Please report every line of the listing below that has the word "Crash" in it.

● **Supplied material**:
....................

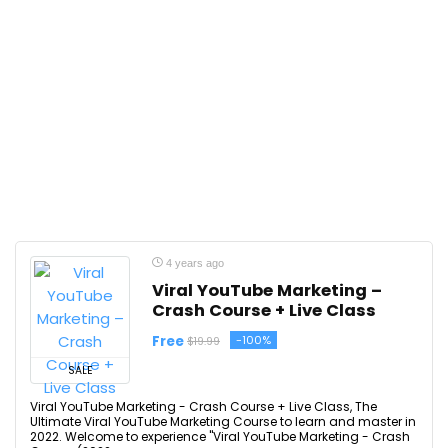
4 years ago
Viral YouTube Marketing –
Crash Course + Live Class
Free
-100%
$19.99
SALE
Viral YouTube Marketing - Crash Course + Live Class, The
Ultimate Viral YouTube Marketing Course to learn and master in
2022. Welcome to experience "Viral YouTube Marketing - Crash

....................

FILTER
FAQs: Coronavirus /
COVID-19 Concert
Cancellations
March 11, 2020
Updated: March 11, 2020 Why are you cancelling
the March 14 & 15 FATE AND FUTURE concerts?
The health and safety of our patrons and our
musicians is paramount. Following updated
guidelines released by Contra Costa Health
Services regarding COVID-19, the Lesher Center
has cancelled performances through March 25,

....................

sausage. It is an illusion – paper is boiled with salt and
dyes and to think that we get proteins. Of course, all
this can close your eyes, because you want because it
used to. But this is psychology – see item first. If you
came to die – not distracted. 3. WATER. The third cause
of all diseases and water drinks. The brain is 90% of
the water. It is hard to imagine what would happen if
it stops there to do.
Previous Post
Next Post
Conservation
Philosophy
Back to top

....................

● **Exercise result**:
Crash Course + Live Class
Viral YouTube Marketing - Crash Course + Live Class, The
2022. Welcome to experience "Viral YouTube Marketing - Crash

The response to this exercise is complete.